* _Task directions_: Copy every line of the items below word for word, leaving out the pictures.
# Start of Dataset records
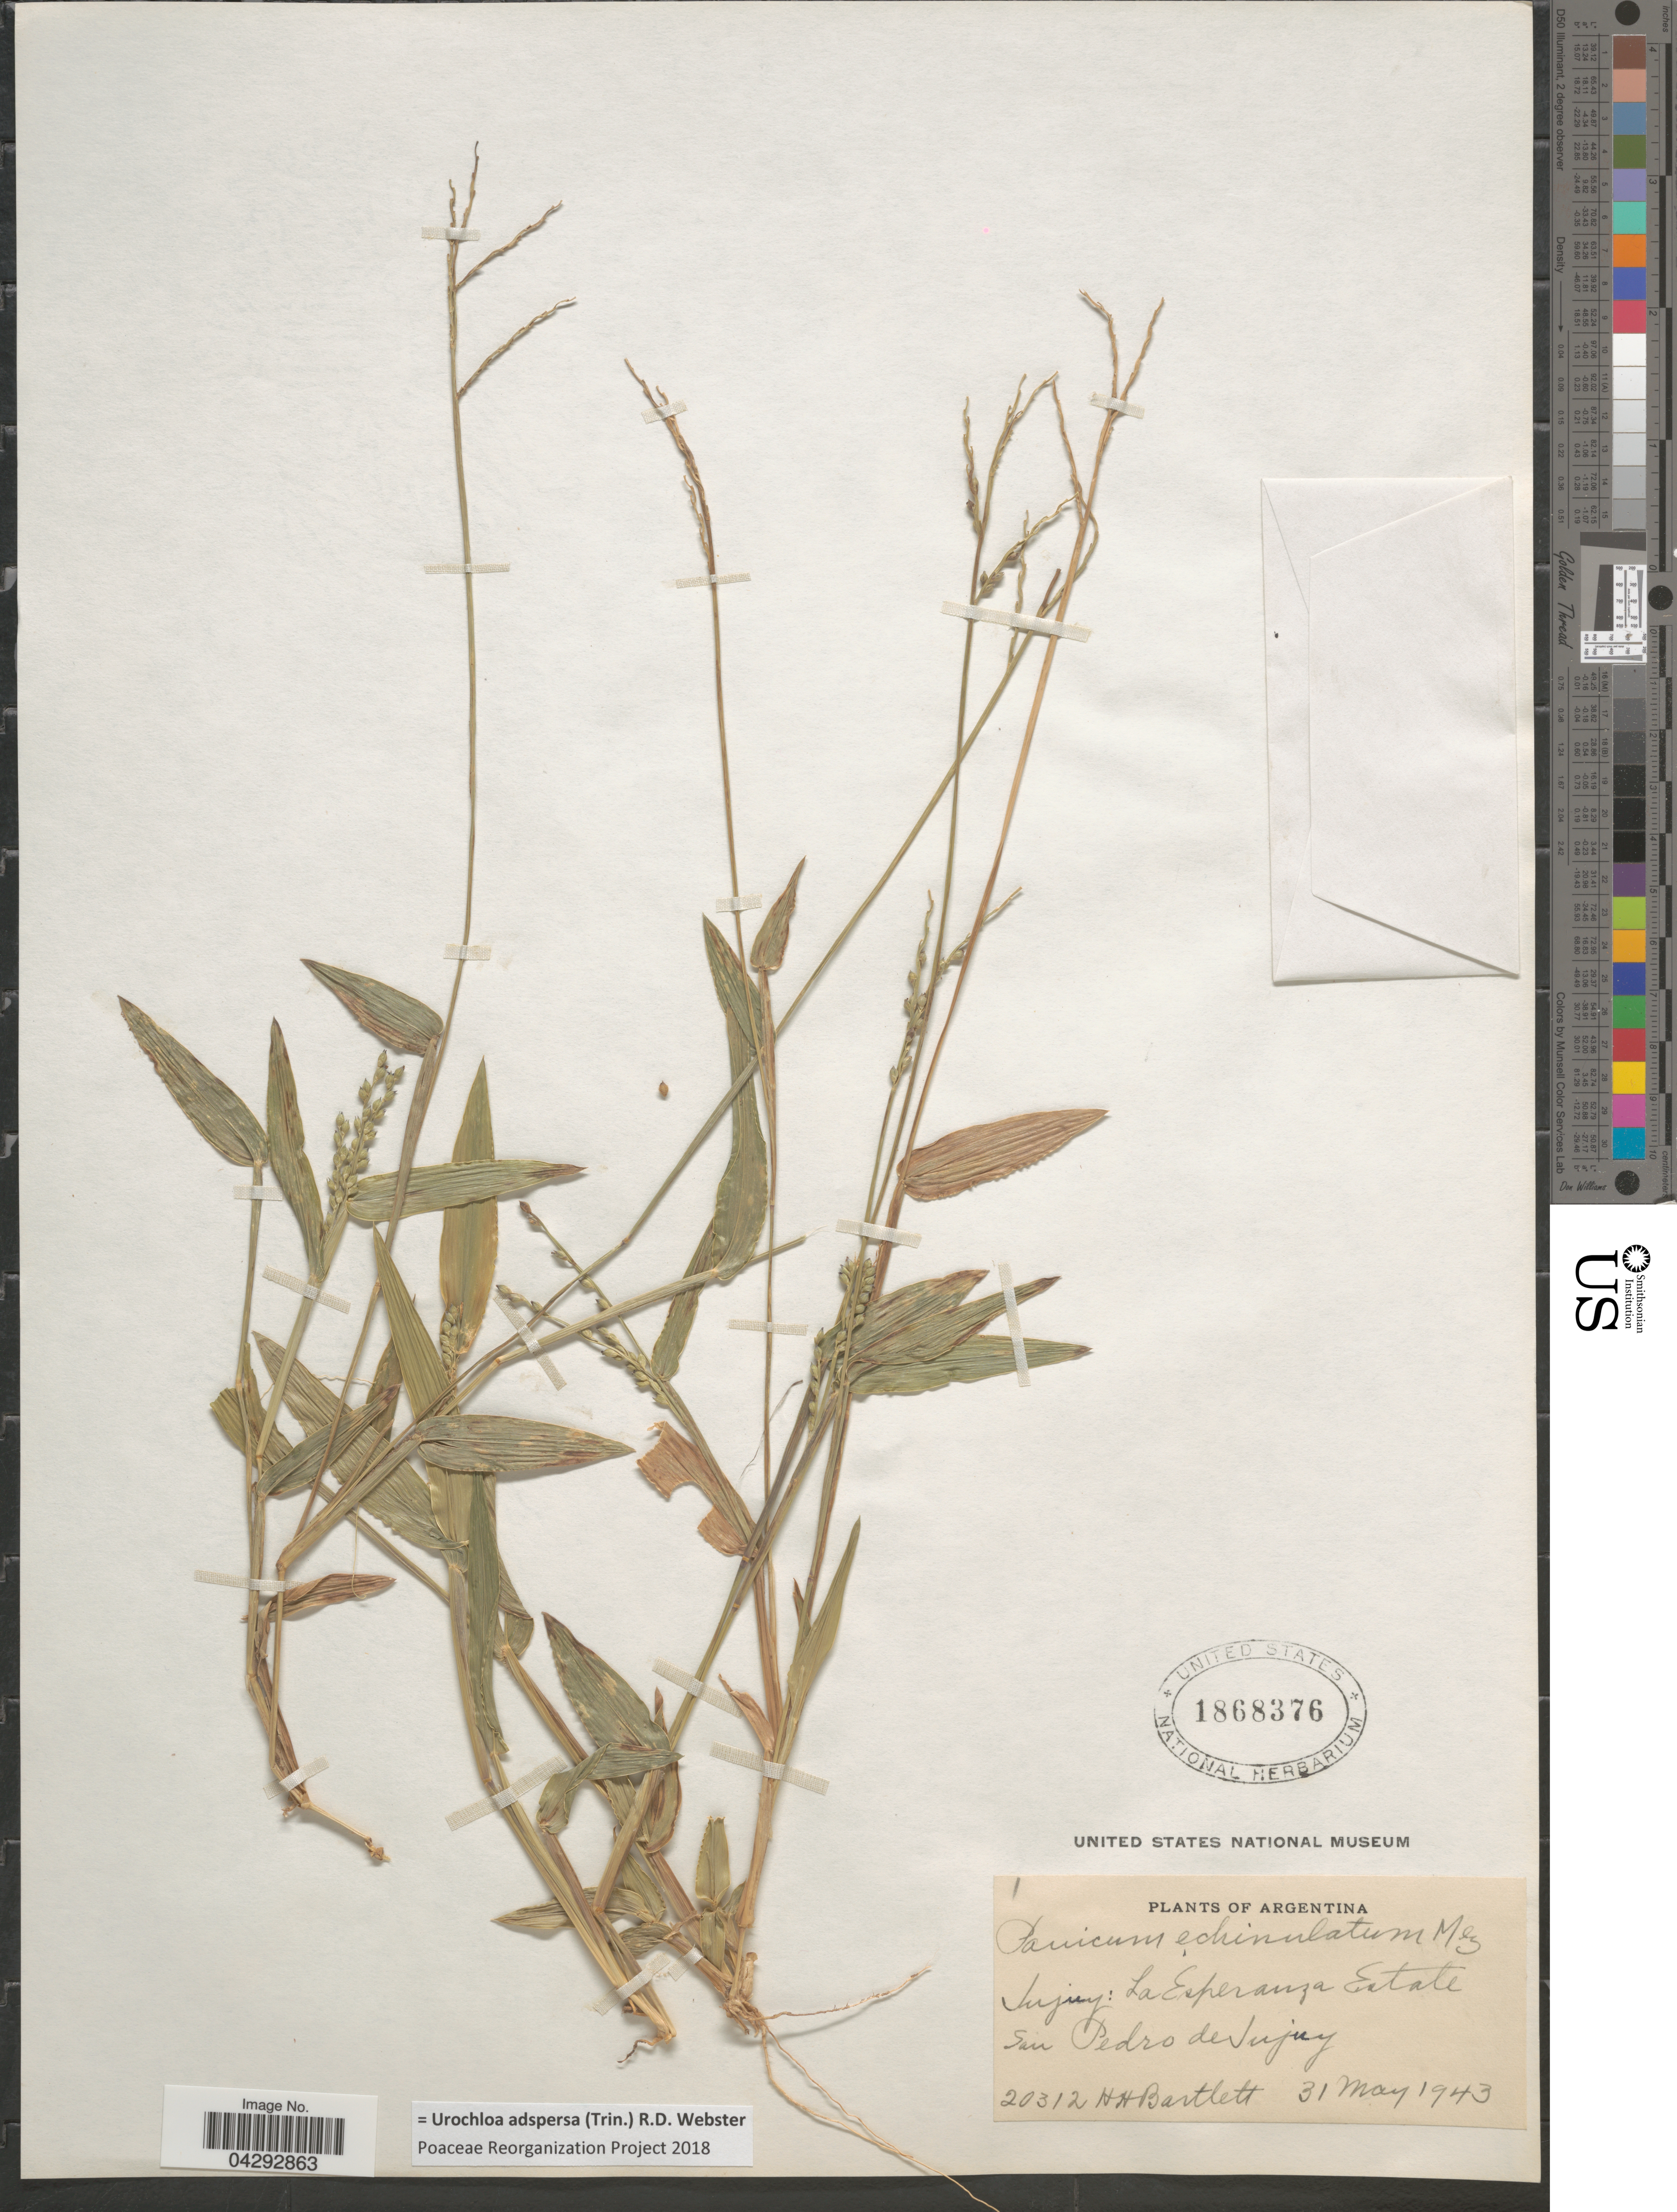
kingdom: Plantae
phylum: Tracheophyta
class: Liliopsida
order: Poales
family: Poaceae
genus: Urochloa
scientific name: Urochloa adspersa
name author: (Trin.) R.D. Webster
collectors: H. H. Bartlett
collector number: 20312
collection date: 1943-05-31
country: Argentina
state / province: Jujuy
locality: La Esperanza Estate San Pedro de Jujuy.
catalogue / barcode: US 1868376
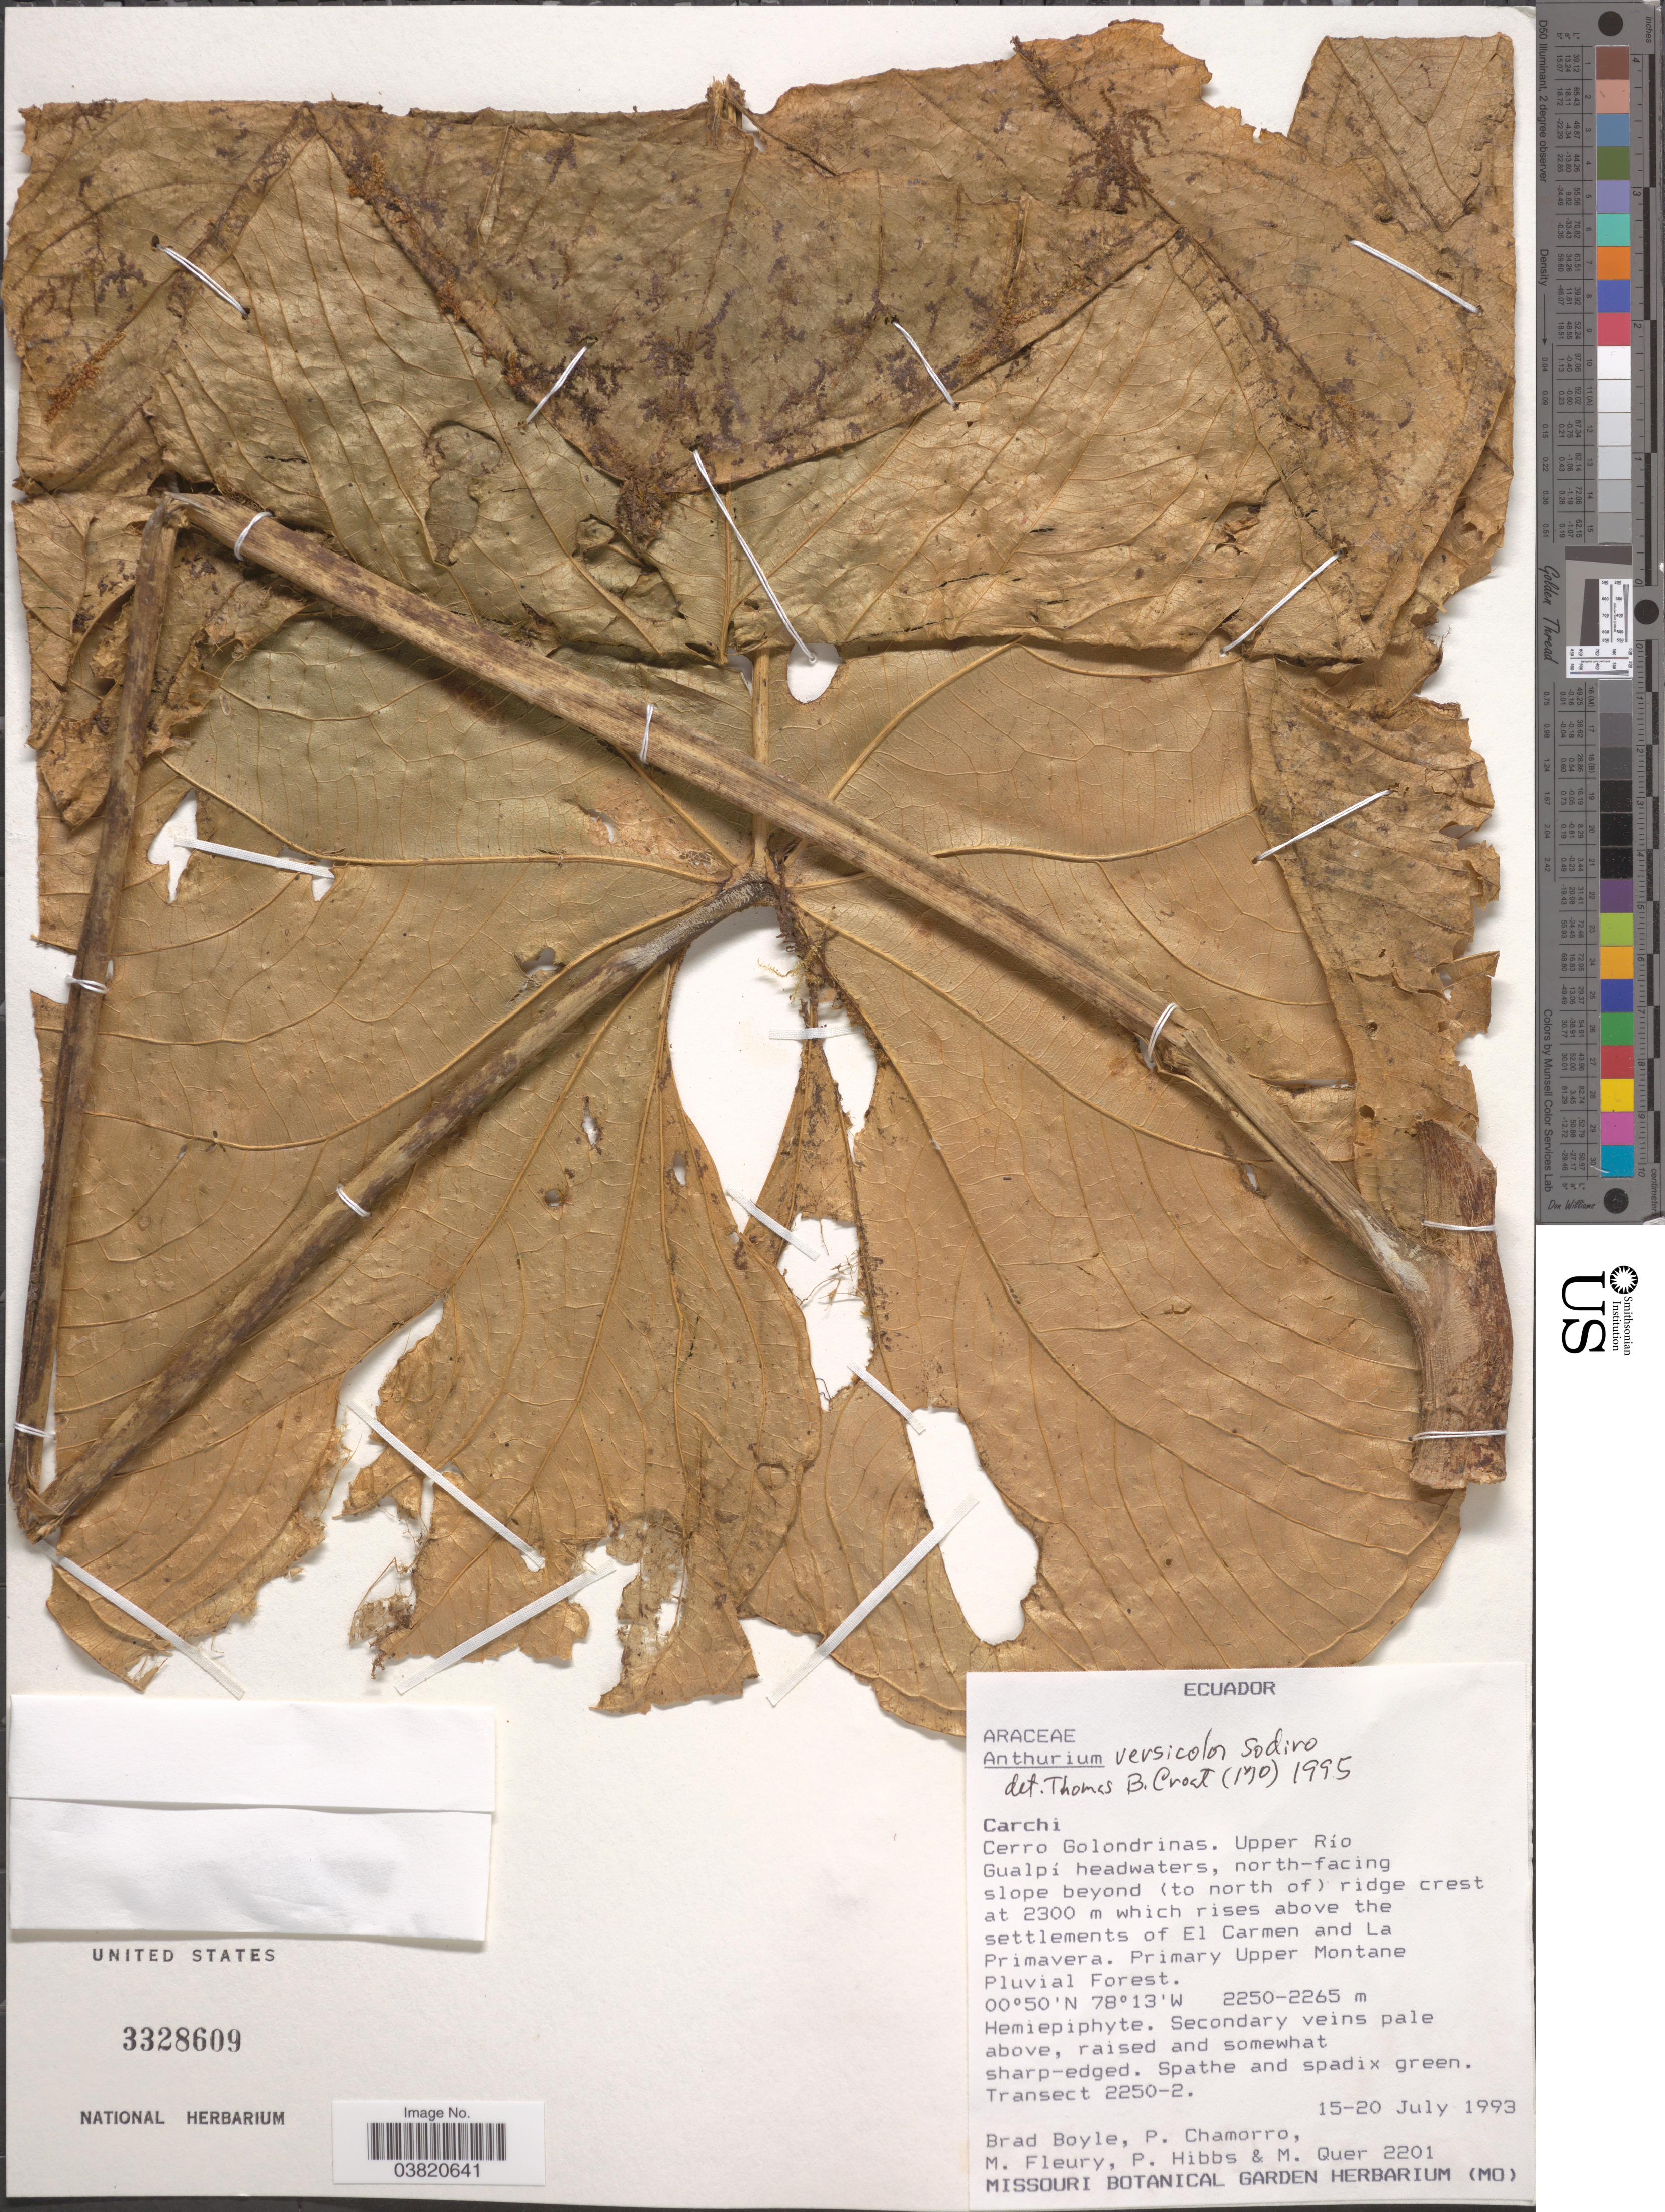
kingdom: Plantae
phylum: Tracheophyta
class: Liliopsida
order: Alismatales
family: Araceae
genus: Anthurium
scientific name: Anthurium versicolor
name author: Sodiro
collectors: B. Boyle, P. Chamorro, M. Fleury, P. Hibbs & M. Quer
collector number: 2201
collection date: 1993-07-15/1993-07-20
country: Ecuador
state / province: Carchi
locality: Cerro Golondrinas. Upper Río Gualpí headwaters, north-facing slope beyond (to north of) ridge crest at 2300 m which rises above the settlements of el Carmen and La Primavera. Primary Upper Montane Pluvial Forest.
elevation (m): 2250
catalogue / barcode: US 3328609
# End of Dataset records
* _Exercise result_:
kingdom: Plantae
phylum: Tracheophyta
class: Liliopsida
order: Poales
family: Poaceae
genus: Urochloa
scientific name: Urochloa adspersa
name author: (Trin.) R.D. Webster
collectors: H. H. Bartlett
collector number: 20312
collection date: 1943-05-31
country: Argentina
state / province: Jujuy
locality: La Esperanza Estate San Pedro de Jujuy.
catalogue / barcode: US 1868376
kingdom: Plantae
phylum: Tracheophyta
class: Liliopsida
order: Alismatales
family: Araceae
genus: Anthurium
scientific name: Anthurium versicolor
name author: Sodiro
collectors: B. Boyle, P. Chamorro, M. Fleury, P. Hibbs & M. Quer
collector number: 2201
collection date: 1993-07-15/1993-07-20
country: Ecuador
state / province: Carchi
locality: Cerro Golondrinas. Upper Río Gualpí headwaters, north-facing slope beyond (to north of) ridge crest at 2300 m which rises above the settlements of el Carmen and La Primavera. Primary Upper Montane Pluvial Forest.
elevation (m): 2250
catalogue / barcode: US 3328609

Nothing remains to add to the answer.